We compiled our own small collection of sacred places from around the world that will probably make you reconsider your next travel destination.
Milan Cathedral in Milan, Italy
It’s the largest Gothic cathedral and the second largest Catholic cathedral in the world. Its roof line dissolves into openwork pinnacles that are punctuated by a grove of spires, topped with statues that overlook the city. This
Gothic marvel took nearly six centuries to complete.
Paro Taktsang Location in Paro Valley, Bhutan
This Buddhist sacred site lies on the edge of a cliff at a height of 10,236 feet. According to local legend, an Indian guru came to the cliff on the back of a tigress. ’Taktsang’ literally means ’tiger’s nest.’
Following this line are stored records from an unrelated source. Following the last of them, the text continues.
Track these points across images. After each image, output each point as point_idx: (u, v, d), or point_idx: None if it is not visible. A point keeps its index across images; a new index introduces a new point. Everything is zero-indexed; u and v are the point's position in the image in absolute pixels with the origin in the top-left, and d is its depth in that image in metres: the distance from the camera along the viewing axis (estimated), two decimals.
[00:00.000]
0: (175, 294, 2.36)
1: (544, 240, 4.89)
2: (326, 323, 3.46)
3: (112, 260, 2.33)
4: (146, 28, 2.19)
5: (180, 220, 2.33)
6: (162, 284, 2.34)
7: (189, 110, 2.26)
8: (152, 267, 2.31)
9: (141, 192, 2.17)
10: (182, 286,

Sheikh Zayed Grand Mosque in Abu Dhabi, UAE
This mosque can easily fit over 40,000 worshipers at the same time. It features 82 domes of Moroccan design and 1,000 columns, all decorated with white marble and other semi-precious stones. The world’s largest hand-knotted carpet covers the floor of the main prayer hall.
Hallgrímskirkja church in Reykjavík, Iceland
This Lutheran church is the largest church in Iceland and the sixth tallest architectural structure in the country. Hallgrímskirkja church is located in the heart of Reykjavík and it can be seen from every part of the city.
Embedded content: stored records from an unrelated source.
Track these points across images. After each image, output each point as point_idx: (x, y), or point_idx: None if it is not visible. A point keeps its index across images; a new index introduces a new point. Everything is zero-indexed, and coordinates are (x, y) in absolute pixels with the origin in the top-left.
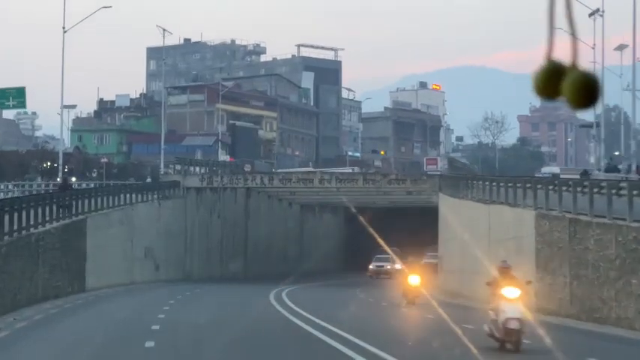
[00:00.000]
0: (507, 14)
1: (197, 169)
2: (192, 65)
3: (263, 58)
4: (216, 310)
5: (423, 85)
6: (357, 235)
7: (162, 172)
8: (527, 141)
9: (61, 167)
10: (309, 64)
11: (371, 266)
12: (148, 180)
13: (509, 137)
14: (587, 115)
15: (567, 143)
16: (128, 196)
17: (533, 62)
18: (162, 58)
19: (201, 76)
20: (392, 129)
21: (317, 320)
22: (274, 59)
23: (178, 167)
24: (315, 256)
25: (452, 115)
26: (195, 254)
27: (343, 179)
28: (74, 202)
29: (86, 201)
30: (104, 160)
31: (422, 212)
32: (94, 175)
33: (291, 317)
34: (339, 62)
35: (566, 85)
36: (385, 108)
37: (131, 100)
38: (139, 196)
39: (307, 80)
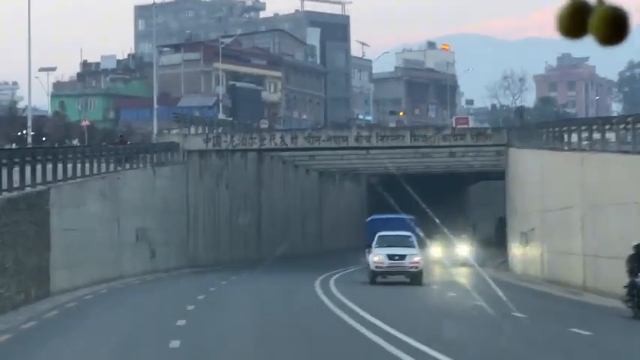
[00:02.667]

The Lotus Temple in New Delhi, India
For Indian people, the lotus represents purity and peace. The Lotus temple in New Delhi is one of the most visited buildings in the world.
Las Lajas Sanctuary in Nariño, Colombia
The neo-Gothic basilica church stands on a 130-feet tall bridge built over the Guaitara river. Two Franciscan religious communities from Colombia and Ecuador carry the pastoral care of the sanctuary, thus symbolizing the peace and unity between the two South American peoples.
The Kamppi Chapel in Helsinki, Finland
Also known as the ’Chapel of silence,’ this site is designed to be a calm place where anyone, irrespective of their religious and political views, can have a moment of silence. They don’t hold any regular church services in here, so one can just escape the busiest area of the city and enjoy a peaceful moment in the eco-friendly environment.
Angkor Wat in Siem Reap Province, Cambodia
Angkor Wat literally means ’city of temples.’ It really is the whole city — this temple complex is the largest religious monument in the world, with the site measuring 1,626,000 square meters. It was constructed as a Hindu temple for the Khmer Empire and gradually transformed into a Buddhist temple.
The Pilgrimage Church of the Assumption of Mary on Bled Island, Slovenia
This church is located on the only island in Slovenia. To get inside, you need to rent a boat and climb 99 stone stairs.
The United States Air Force Academy Cadet Chapel in Colorado, USA
This unique chapel is considered to be a classic example of modernist architecture. The chapel was designed to house several religious groups and denominations, so Protestant, Catholic, Jewish, Buddhist, and Islamic services can be held simultaneously here. Each chapel has its own entrance.
Paoay Church in Ilocos Norte, Philippines
This church is a great example of the Spanish colonial earthquake baroque architecture preserved in the Philippines.
The Metropolitan Cathedral of Saint Patrick in Melbourne, Australia
St Patrick’s Cathedral is the tallest and the largest church building in Australia.